Interacting with Elements (fireEvent / userEvent)

Use fireEvent to trigger DOM events in tests:

import { fireEvent, render, screen } from '@testing-library/react';

test('clears input after clicking Add', () => {
render(<TodoInput />);
const input = screen.getByRole('textbox');

fireEvent.change(input, { target: { value: 'Buy milk' } });
fireEvent.click(screen.getByRole('button', { name: /add/i }));

expect(input).toHaveValue('');
});

Note: In modern RTL, prefer userEvent over fireEvent — it simulates real browser events more accurately. For example, fireEvent.click doesn't trigger focus/blur, but userEvent.click does.

import userEvent from '@testing-library/user-event';

test('types and submits', async () => {
const user = userEvent.setup();
render(<TodoInput />);

await user.type(screen.getByRole('textbox'), 'Buy milk');
await user.click(screen.getByRole('button', { name: /add/i }));

expect(screen.getByRole('textbox')).toHaveValue('');
});

Code Review Feedback

Katie Nguyen (2026-02-26):

[Code Review Feedback] SCRUM-124 — Learn: Testing in JS/TS

What went well:

  • Why Vitest: Spot on. Especially the insight about running on Vite's config — that's exactly why it's faster than Jest. Good note on global: true too.
  • vi.mock(): Your strongest comment. You understood WHY you'd use each type (mock module vs mock function vs mock data), wrote real examples, and nailed the one-line summary: "Don't use the real thing — use this fake I control instead." That's exactly the right mental model.
  • Spies vs Mocks: This distinction trips people up all the time. You got it right: mocks replace the function, spies observe the real one. Clean and concise.
  • AAA Pattern: Very thorough. You covered all three organize-by strategies (unit, input type, state), and the beforeEach example shows you understand when to extract shared setup vs keeping it inline — a nuanced point.
  • getByRole vs getByTestId: Great answer.
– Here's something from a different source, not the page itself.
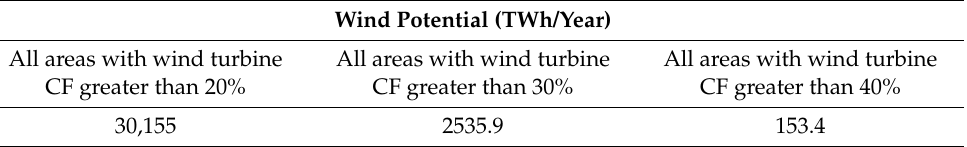
Table 20. Areas associated with different wind turbine CF. Wind Potential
You added the accessibility angle (screen readers, keyboard users) which is exactly the WHY behind RTL's philosophy.

One thing to tighten up:

  • FireEvent: Worth knowing for when you start writing real tests — prefer userEvent over fireEvent in modern RTL. It simulates real browser events more accurately (e.g. fireEvent.click doesn't trigger focus/blur, but userEvent.click does).

Overall: You clearly watched the material and didn't just copy notes — you synthesized it into your own words. The mock/spy distinction, the AAA breakdown, and the RTL philosophy answer are all at the level I'd expect from someone ready to start writing real tests.

Verdict: APPROVED ✅ — ready to move on to the coding subtasks in SCRUM-117.